Recently an American wrote this obituary shortly after the death of his mother: ‘Six of her eight children are alive, whom she subjected to every sort of persecution all her life…on behalf of all the children she made part of her unholy, malice-driven life, I am happily celebrating her demise, and hoping that next time round she might be at the receiving end of the same kind of barbarous cruelty and humiliation.’ This particular mother might have been an aberration, but even ordinary mothers all around us beat their children, mock them harshly, drown them in the pit of self-loathing by comparing them endlessly with others to their disadvantage, obstructing every attempt they make to find a little happiness in their own lives, and drive myriad little needles so deep into their souls that the wounds rankle lifelong, and destroy all possibility of their living decent lives of their own. Many mothers are certainly good mothers; however, it is equally true that many of them are cruel, abusive, or at least totally indifferent to their children. On the internet you can find blogs titled ‘I hate my kids’; there are even ‘groups’ of such like-minded mothers. All relationships can be the cause of either joy or sorrow: the mother-child relation is no exception to this rule. Camus created quite a stir by asserting this unpleasant truth in The Outsider. In that novel it was the son who was unbothered about his mother’s death. One rarely meets mothers who are indifferent to their children, even abusive in dealing with them, in literature. But one does in reality.”

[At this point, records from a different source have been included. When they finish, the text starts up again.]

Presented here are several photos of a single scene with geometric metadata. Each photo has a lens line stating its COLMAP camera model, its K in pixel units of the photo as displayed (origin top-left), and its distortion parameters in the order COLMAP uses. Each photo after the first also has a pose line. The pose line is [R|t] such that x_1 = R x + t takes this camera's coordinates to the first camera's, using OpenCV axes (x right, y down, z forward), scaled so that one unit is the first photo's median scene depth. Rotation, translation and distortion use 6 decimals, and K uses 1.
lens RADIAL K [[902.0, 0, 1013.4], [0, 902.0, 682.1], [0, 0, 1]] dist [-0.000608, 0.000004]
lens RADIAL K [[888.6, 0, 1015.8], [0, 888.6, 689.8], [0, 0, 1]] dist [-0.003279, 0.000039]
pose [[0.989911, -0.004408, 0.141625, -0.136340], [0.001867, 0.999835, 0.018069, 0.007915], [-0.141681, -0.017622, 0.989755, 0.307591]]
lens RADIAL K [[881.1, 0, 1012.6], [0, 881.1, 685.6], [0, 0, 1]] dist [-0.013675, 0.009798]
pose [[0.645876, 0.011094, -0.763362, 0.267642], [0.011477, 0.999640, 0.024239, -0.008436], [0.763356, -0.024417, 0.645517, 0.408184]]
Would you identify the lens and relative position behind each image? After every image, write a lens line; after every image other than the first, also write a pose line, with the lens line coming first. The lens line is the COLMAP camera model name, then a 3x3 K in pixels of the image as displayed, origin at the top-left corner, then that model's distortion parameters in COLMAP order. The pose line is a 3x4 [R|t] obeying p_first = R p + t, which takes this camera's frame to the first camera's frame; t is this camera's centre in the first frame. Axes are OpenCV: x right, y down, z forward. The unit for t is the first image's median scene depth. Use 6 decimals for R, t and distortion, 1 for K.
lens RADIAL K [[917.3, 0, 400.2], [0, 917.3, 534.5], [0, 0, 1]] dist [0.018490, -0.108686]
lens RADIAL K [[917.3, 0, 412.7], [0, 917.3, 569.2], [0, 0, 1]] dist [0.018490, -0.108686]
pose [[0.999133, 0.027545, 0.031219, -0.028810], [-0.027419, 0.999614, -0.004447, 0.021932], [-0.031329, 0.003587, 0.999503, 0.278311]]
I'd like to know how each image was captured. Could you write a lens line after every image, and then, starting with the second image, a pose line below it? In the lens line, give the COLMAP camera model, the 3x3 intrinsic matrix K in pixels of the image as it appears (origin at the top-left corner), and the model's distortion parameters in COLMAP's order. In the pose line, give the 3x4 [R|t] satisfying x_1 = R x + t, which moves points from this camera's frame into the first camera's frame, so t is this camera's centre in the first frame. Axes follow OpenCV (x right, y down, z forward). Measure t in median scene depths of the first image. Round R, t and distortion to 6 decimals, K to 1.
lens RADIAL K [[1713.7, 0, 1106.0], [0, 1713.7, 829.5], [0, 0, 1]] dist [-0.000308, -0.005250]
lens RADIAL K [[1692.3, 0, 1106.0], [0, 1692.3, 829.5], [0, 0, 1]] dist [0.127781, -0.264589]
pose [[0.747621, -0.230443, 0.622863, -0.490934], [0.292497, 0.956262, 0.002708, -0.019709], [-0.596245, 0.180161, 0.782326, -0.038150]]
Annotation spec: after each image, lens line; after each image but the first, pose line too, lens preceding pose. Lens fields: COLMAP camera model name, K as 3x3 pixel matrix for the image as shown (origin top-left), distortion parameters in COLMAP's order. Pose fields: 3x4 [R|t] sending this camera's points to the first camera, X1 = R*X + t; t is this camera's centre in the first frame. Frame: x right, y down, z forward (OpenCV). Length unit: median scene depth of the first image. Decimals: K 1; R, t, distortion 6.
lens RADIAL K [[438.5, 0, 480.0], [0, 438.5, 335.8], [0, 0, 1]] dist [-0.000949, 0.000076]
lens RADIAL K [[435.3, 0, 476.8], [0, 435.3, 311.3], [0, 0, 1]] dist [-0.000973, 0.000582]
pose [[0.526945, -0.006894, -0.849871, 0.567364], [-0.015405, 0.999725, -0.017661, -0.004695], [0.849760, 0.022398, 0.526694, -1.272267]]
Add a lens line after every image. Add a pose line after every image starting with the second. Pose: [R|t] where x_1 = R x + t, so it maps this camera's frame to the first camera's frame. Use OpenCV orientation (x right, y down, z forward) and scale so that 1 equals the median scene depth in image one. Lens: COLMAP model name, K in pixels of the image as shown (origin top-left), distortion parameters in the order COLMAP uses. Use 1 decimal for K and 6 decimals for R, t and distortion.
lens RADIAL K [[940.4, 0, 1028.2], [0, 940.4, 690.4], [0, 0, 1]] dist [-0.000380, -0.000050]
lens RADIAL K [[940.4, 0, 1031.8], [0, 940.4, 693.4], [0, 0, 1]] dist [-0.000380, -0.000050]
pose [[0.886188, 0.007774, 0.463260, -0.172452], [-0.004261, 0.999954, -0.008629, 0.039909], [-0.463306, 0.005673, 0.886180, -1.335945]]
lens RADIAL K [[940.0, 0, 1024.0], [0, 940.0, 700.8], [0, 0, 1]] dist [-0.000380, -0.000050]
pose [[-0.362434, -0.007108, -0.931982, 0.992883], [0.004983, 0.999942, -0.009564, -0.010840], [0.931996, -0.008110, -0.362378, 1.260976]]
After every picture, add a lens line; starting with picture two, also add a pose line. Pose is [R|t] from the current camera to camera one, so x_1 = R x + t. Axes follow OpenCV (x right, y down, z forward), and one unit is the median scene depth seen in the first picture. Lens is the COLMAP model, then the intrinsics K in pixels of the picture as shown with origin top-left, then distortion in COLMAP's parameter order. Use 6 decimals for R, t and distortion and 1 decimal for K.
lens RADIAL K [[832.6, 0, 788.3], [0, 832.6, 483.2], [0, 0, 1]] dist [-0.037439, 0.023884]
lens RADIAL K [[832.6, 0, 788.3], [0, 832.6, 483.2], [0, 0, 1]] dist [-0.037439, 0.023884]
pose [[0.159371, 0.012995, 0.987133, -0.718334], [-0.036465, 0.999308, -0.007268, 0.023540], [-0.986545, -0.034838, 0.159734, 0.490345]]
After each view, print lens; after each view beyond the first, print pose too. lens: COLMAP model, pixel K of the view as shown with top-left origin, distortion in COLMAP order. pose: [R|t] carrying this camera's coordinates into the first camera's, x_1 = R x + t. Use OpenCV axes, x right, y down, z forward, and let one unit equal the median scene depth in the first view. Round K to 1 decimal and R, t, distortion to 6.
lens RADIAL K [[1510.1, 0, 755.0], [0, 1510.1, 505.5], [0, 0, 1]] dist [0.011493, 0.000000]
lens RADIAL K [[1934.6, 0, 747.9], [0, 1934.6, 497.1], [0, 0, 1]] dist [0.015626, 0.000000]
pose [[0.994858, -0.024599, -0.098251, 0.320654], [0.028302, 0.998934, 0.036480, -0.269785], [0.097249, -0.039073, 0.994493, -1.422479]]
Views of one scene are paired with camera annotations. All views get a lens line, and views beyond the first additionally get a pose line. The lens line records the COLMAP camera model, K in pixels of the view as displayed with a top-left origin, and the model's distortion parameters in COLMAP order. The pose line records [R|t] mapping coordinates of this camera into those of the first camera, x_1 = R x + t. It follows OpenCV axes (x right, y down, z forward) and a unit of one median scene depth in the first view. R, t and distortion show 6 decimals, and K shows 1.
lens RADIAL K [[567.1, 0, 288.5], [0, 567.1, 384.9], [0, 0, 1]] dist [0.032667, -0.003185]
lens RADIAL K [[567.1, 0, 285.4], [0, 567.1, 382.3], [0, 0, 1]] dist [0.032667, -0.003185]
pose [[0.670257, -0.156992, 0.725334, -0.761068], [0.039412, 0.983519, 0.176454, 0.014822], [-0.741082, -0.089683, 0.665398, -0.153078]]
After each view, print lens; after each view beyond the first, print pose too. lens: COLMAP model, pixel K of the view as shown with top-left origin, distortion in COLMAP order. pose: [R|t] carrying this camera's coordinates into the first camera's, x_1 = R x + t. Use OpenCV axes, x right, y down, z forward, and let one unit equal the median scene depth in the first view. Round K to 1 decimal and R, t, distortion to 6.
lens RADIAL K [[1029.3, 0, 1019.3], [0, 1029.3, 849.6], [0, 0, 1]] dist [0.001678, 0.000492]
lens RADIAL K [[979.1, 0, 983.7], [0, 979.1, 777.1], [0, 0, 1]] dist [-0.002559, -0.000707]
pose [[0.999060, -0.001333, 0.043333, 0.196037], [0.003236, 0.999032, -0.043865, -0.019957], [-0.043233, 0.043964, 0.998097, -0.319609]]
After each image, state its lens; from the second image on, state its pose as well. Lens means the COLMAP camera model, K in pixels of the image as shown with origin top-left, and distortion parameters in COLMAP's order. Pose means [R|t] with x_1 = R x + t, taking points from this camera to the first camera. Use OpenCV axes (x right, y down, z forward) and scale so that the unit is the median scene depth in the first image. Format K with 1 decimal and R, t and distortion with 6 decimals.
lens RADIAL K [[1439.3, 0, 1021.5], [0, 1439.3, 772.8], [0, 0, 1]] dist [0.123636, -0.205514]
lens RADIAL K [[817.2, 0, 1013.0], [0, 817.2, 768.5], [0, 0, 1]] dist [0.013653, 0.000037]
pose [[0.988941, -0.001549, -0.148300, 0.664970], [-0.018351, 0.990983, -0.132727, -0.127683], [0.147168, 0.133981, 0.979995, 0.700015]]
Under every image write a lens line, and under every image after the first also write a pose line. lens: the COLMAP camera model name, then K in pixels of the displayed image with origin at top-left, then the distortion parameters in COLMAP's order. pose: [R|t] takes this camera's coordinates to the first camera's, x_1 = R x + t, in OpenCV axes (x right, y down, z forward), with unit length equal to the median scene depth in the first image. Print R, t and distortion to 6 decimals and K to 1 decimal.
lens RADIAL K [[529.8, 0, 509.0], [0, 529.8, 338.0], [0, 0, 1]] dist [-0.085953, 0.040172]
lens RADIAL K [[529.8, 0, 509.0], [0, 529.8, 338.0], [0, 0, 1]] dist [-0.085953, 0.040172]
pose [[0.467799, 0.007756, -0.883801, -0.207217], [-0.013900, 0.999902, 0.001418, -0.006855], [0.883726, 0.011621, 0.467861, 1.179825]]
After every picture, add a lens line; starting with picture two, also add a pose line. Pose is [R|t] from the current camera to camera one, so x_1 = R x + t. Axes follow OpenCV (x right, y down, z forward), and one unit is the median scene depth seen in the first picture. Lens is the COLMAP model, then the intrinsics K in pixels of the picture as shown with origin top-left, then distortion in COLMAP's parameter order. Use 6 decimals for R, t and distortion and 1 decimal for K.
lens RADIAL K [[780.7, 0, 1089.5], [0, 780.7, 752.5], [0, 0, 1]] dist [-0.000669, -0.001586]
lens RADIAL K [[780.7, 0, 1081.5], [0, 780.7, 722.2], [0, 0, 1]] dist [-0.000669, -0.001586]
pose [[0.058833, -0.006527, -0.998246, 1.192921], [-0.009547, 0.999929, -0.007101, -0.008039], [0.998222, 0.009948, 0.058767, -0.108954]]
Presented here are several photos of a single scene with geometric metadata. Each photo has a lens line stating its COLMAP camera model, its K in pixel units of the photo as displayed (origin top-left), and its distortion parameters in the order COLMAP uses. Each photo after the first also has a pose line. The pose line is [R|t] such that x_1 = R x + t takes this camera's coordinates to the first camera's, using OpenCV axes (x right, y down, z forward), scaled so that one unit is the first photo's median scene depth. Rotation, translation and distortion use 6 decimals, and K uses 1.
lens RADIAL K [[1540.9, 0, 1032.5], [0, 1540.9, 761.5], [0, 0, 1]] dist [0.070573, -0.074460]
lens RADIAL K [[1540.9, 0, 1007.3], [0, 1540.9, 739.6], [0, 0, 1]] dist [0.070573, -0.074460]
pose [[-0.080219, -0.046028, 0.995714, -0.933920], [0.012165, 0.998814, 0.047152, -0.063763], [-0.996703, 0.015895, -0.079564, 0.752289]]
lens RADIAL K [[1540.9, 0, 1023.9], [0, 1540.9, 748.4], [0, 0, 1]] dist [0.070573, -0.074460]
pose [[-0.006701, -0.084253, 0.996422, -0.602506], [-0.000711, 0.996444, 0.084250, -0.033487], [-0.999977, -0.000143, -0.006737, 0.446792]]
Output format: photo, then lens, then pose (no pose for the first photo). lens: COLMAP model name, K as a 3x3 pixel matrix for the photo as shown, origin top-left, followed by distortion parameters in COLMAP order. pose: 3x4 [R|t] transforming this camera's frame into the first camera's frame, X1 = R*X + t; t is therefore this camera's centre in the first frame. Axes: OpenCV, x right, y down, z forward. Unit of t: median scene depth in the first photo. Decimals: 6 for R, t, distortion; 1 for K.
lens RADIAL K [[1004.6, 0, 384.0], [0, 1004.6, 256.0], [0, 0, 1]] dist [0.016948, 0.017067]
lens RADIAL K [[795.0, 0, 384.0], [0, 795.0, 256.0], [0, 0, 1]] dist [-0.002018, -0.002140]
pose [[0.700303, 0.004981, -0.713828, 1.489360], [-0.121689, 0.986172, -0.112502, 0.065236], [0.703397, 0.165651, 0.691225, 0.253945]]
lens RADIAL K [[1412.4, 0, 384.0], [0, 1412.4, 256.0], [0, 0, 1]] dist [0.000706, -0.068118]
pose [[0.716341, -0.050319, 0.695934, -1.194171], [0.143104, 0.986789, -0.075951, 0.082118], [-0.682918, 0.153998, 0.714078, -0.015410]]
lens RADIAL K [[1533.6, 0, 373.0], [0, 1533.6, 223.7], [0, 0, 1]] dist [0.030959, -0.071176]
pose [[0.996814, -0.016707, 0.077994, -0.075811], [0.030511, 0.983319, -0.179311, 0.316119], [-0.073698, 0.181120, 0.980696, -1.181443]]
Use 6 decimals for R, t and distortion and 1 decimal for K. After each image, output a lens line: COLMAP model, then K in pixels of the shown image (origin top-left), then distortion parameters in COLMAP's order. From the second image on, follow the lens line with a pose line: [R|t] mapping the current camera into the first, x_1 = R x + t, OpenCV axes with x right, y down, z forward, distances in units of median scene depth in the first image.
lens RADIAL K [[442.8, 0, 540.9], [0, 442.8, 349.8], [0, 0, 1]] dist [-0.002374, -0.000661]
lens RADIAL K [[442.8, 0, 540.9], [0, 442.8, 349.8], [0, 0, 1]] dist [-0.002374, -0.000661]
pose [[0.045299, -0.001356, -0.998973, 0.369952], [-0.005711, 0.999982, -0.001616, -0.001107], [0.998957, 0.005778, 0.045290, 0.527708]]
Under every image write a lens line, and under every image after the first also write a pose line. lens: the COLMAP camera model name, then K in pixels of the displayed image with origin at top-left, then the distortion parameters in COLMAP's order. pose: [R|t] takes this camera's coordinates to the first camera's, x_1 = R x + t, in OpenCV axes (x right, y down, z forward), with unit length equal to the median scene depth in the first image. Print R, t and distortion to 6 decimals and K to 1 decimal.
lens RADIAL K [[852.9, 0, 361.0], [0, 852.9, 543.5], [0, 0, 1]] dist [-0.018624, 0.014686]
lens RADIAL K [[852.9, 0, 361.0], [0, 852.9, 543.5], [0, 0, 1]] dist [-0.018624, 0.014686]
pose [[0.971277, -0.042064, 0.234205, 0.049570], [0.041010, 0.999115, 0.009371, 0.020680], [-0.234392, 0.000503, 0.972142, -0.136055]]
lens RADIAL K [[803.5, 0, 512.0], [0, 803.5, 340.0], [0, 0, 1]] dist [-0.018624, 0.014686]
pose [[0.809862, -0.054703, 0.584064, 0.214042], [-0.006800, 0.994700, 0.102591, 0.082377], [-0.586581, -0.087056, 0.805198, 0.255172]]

S.C.: To the above, I shall add only that I do not personally think this is a gender thing. It’s only that the indiscriminate deification of mothers gets to me sometimes, seeing that there are lots of fathers who try very hard to be good parents, and lots of mothers who don’t. The crucial point is that so few people work at being good parents, so few even know that it has to be worked at, or that it is such hard work: and yet, especially in this country, somehow manage to raise children who feel it is their ‘duty’ to feel love and respect and be attentive to their parents’ needs lifelong, including the need to be shielded from all criticism within the family and without: my parents, my parents über alles. Also, for the sake of variety I suppose, there are parents who try very hard, and eventually get kicked in the face for their pains... it is indeed the best of all possible worlds.